I first stumbled upon minimalism when I saw a post on Pinterest about capsule wardrobes. I was shocked to see people who only wore 30-40 pieces of clothing a season, rotating between different pieces. At which point I looked back at my own overflowing closet of clothes, some of which has been resting idly for months.
It’s almost overwhelming at first to realize how many objects we truly own. I feel like that can easily be an aspect of life we are not so mindful of, especially when we place sentimental value in our possessions. When we think of typical image of success and wealth, we generally think of walk-in closets jam-packed, or drawers full of a vast makeup collection. All of which lives in a large, updated home. Can’t you just smell the commercialism in the air?
So when you consider the meaning and value behind owning lots of things, those objects become much less important in the scheme of life. Sure, going to the store and buying a bunch of new clothes gives a kind of rush (retail therapy, as they say), and it’s fun to browse through stores, but if you’re buying items just for the sake of buying them rather than out of necessity, you’re forming a strained relationship with consumerism. If we reward ourselves with spending money on things and get pleasure out of it, whenever we feel down, we know that that can help alleviate negative feelings. And the cycle begins. I’m not saying it’s a major shopping addiction, but in a way, it’s devaluing your purchases. It’s becoming less mindful of your actions.
In life, I want to travel. I don’t want to be grounded in one spot for the rest of my existence. This world is far too vast to not explore it. So the thought of keeping my possessions simple makes sense. I would much rather buy lifelong memories and experiences than temporary objects. And the less things you have, the more I can appreciate those and focus more on quality and less on quantity.

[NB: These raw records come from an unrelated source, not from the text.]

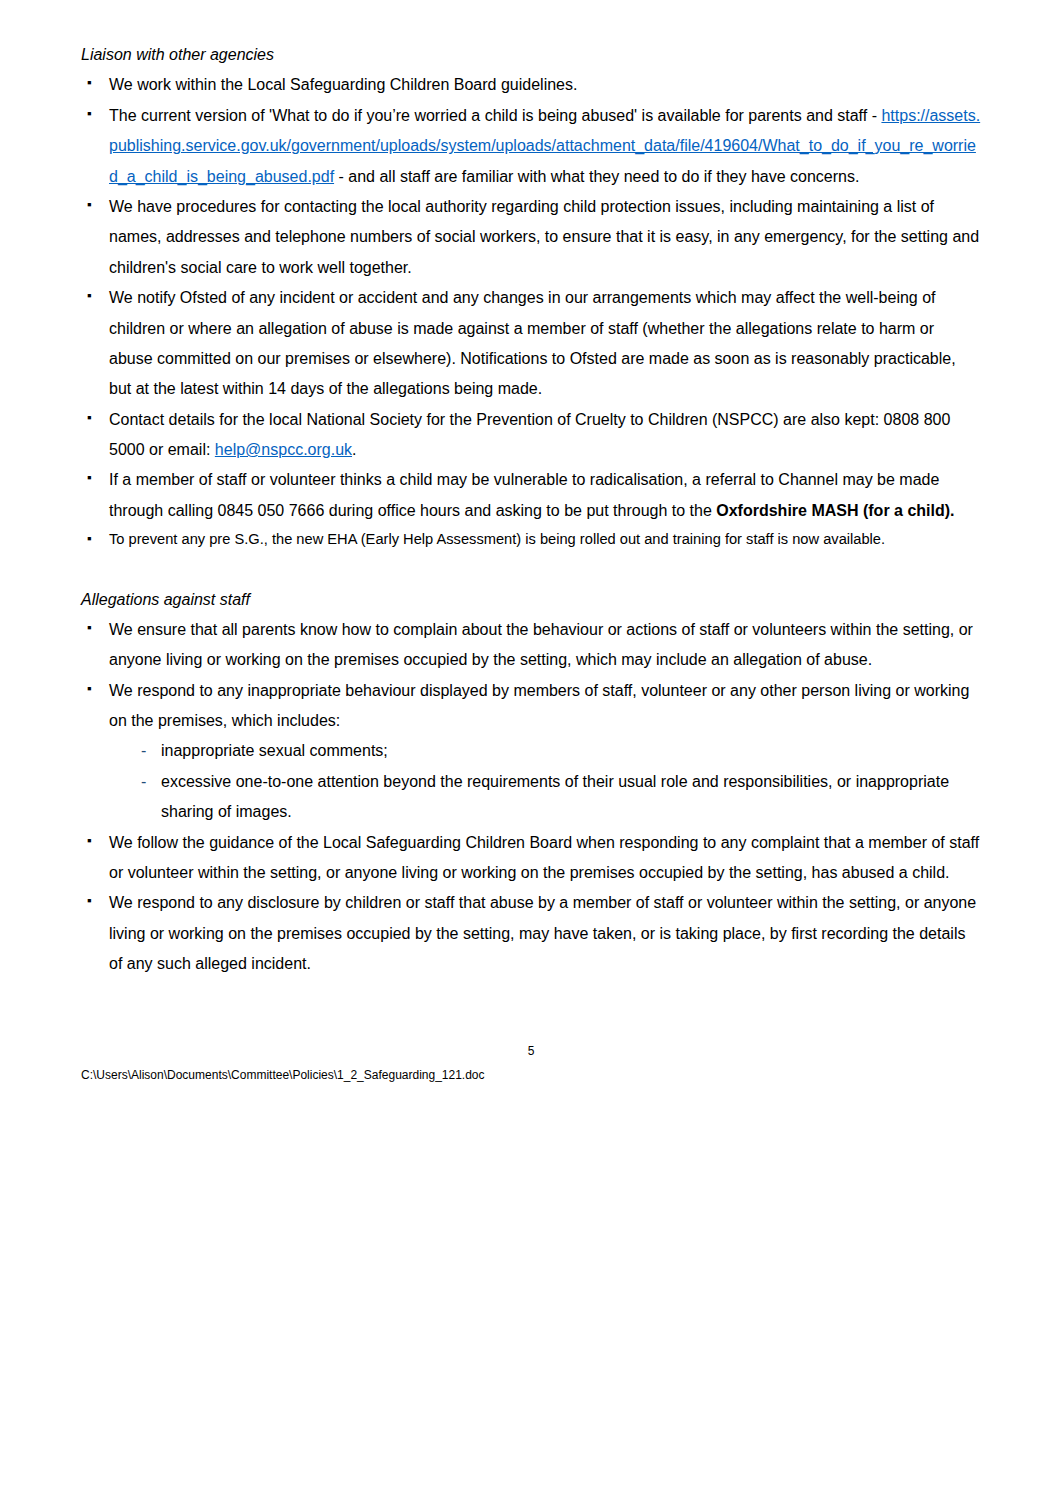Liaison with other agencies
We work within the Local Safeguarding Children Board guidelines.
The current version of 'What to do if you’re worried a child is being abused' is available for parents and staff - https://assets.publishing.service.gov.uk/government/uploads/system/uploads/attachment_data/file/419604/What_to_do_if_you_re_worried_a_child_is_being_abused.pdf - and all staff are familiar with what they need to do if they have concerns.
We have procedures for contacting the local authority regarding child protection issues, including maintaining a list of names, addresses and telephone numbers of social workers, to ensure that it is easy, in any emergency, for the setting and children's social care to work well together.
We notify Ofsted of any incident or accident and any changes in our arrangements which may affect the well-being of children or where an allegation of abuse is made against a member of staff (whether the allegations relate to harm or abuse committed on our premises or elsewhere). Notifications to Ofsted are made as soon as is reasonably practicable, but at the latest within 14 days of the allegations being made.
Contact details for the local National Society for the Prevention of Cruelty to Children (NSPCC) are also kept: 0808 800 5000 or email: help@nspcc.org.uk.
If a member of staff or volunteer thinks a child may be vulnerable to radicalisation, a referral to Channel may be made through calling 0845 050 7666 during office hours and asking to be put through to the Oxfordshire MASH (for a child).
To prevent any pre S.G., the new EHA (Early Help Assessment) is being rolled out and training for staff is now available.
Allegations against staff
We ensure that all parents know how to complain about the behaviour or actions of staff or volunteers within the setting, or anyone living or working on the premises occupied by the setting, which may include an allegation of abuse.
We respond to any inappropriate behaviour displayed by members of staff, volunteer or any other person living or working on the premises, which includes:
inappropriate sexual comments;
excessive one-to-one attention beyond the requirements of their usual role and responsibilities, or inappropriate sharing of images.
We follow the guidance of the Local Safeguarding Children Board when responding to any complaint that a member of staff or volunteer within the setting, or anyone living or working on the premises occupied by the setting, has abused a child.
We respond to any disclosure by children or staff that abuse by a member of staff or volunteer within the setting, or anyone living or working on the premises occupied by the setting, may have taken, or is taking place, by first recording the details of any such alleged incident.
5 C:\Users\Alison\Documents\Committee\Policies\1_2_Safeguarding_121.doc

I’m not saying to just throw away all of your things and go live in a van. (I mean if you want to, I’m not judging.) But I want you to slowly go through your living space and the materials in it. If you have multiples of something for no solid reason, keep the highest quality or your favorite one and get rid of the rest. If you have something you don’t ever reach for to use or wear, get rid of it. If you’re like me, taking time to declutter and reevaluate your possessions is very relaxing. Only do one area at a time to not become too overwhelmed. For me, I’m looking through my clothes and makeup to see what is just taking up space and I’m just lugging around with me. It brings me joy knowing that anything I do keep truly makes me happy, that I appreciate its value.
This journey of minimalism is a long one. I may never reach a point where I am fully satisfied. I know I still have a habit of looking through clothing and makeup websites (guess who is a Sephora VIB Rouge member), but I’m learning. I notice myself seeing things of potential interest, but taking the time to consider how much I actually need them. Baby steps. Especially in a society where shopping is a common pastime, any progress toward finding ultimate fulfillment without closets and drawers full of stuff is huge. I was never a huge “hoarder” to begin with, but now I find simplifying my life very refreshing.
Obviously I don’t consider myself an expert by any means. I believe minimalism looks different for everyone, depending on how they choose to approach it. But I definitely notice my mindset changing. Maybe it’s just maturing in general, or trying to grow more spiritually, but either way, I think the changes I’m making have been very beneficial to my overall well-being and outlook on life. It’s not easy, but I am believe so strongly that my effort will be worth it.